__SET EXERCISE__. Transcribe the lines of the material from the line containing "collector number: 5989" up to and including the line containing "genus: Paspalum".

-- start INFORMATION SUPPLIED --

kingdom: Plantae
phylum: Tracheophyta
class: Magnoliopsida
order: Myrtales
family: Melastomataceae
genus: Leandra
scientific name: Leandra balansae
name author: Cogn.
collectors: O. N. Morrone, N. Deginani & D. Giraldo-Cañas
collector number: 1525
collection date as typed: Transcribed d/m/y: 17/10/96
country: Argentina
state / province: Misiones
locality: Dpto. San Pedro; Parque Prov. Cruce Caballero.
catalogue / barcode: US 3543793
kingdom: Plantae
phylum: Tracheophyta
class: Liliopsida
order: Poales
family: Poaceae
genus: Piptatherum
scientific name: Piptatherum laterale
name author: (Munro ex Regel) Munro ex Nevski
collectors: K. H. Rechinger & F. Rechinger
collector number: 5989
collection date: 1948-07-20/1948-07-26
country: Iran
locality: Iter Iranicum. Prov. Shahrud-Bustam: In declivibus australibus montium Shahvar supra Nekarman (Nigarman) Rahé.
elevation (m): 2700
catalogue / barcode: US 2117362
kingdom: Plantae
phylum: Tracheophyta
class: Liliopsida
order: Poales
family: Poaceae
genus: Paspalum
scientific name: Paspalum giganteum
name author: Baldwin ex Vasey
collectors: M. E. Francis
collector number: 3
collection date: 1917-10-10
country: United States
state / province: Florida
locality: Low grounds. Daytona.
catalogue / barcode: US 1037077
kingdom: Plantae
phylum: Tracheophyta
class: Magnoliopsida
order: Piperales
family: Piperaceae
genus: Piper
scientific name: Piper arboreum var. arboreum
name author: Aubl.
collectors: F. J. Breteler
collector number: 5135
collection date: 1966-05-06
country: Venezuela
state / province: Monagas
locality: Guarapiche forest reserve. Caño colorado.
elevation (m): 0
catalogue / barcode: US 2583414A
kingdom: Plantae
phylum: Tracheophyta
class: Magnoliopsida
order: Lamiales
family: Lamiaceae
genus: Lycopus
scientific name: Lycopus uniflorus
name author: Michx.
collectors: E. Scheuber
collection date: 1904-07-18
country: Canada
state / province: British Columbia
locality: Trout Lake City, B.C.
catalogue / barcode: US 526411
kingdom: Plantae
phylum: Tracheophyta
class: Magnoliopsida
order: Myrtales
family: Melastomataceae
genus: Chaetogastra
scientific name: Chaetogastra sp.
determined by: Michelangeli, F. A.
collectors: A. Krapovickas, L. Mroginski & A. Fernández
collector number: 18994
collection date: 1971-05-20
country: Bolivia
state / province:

-- end INFORMATION SUPPLIED --

__EXERCISE SOLUTION__.
collector number: 5989
collection date: 1948-07-20/1948-07-26
country: Iran
locality: Iter Iranicum. Prov. Shahrud-Bustam: In declivibus australibus montium Shahvar supra Nekarman (Nigarman) Rahé.
elevation (m): 2700
catalogue / barcode: US 2117362
kingdom: Plantae
phylum: Tracheophyta
class: Liliopsida
order: Poales
family: Poaceae
genus: Paspalum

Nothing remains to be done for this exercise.